It is not just North America suffering from suffocating heat waves. It is happening everywhere.
The heatwave situation in Iran is so grim that the government has declared Wednesday and Thursday government holidays due to the "unprecedented heat." The government's Ministry of Health has ordered hospitals nationwide to be highly alert. In southern Iran, a temperature reading of 123 F was recorded. Even higher temperatures are likely this week.
Drought and heat have taken a toll over recent years, and the country of 88 million is experiencing power outages and grid failure due to the energy-intensive air conditioning use necessary to keep people alive.
Iran has announced Wednesday and Thursday this week will be public holidays because of "unprecedented heat" and told the elderly and people with health conditions to stay indoors, Iranian state media reported.
Many cities in southern Iran have already suffered from days of exceptional heat. State media reported temperatures had this week exceeded 51°C in the southern city of Ahvaz.
Government spokesman Ali Bahadori-Jahromi was quoted by state media as saying Wednesday and Thursday would be holidays, while the health ministry said hospitals would be on high alert.
Temperatures are expected to be 39 C in Tehran on Wednesday.
These temperatures with drought in an already water-stressed ecosystem are increasing in frequency and duration. The Middle East Institute reports on the worrying trend that heat is driving seasonal internal migration, which took off after exceptional climate impacts that exacerbated a long-term displacement trend in 2022. At other times it was flash flooding from an increasing number of storms that forced people to leave their homes. An estimated 41,000 in 2021 left due to land degradation, flooding, drought, and sand and dust storms. Climate change will increase quickly, turbocharging the impacts and driving even more to evacuate. NASA has found the country will be uninhabitable by 2050. Considering how quickly the crisis has accelerated in the last few months, it may arrive sooner.

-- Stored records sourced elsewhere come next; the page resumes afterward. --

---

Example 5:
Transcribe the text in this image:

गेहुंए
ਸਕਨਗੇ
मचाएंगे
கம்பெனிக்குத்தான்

Migrants generally move to areas where climate conditions are better, yet still experience environmental decline. In Sistan and Baluchistan’s Chabahar County, along the Gulf shores in southeastern Iran, an increasing number of people have been forced to move as a result of climate change and now live on the margins of towns. As drought strikes southern Iran, migration to northern parts of the country has become more common as well.
Migration trends are reshaping the country and as some regions become depopulated, this may even have implications for national security. Border areas in particular are essential to maintaining Iran’s territorial integrity and unified geographic structure, but large-scale migration driven by climate and economic factors has left many of them devoid of inhabitants.
People living in Iran’s vast central desert face swirling winds that destroy the surface of the soil, placing stress on the region’s underground water resources and prompting many to migrate either to the Caspian Sea region in the north or the capital. Tehran in particular has been a major magnet for migrants. Over the past two decades the city has added an estimated 200,000-250,000 people per year, and this rapid population growth has resulted in unbalanced urban development, making the capital ever more congested and difficult to live in. According to a city official, Tehran’s population is growing by 1.7% annually and will reach 15 million in two decades’ time. Other figures put the annual increase in the city’s population even higher, at around 600,000, driven largely by internal migration. Statistics released last year suggest nearly two-thirds of Tehran’s population (62%) was born outside the city, while its suburbs are home to a population equivalent to that of 15 other provinces combined.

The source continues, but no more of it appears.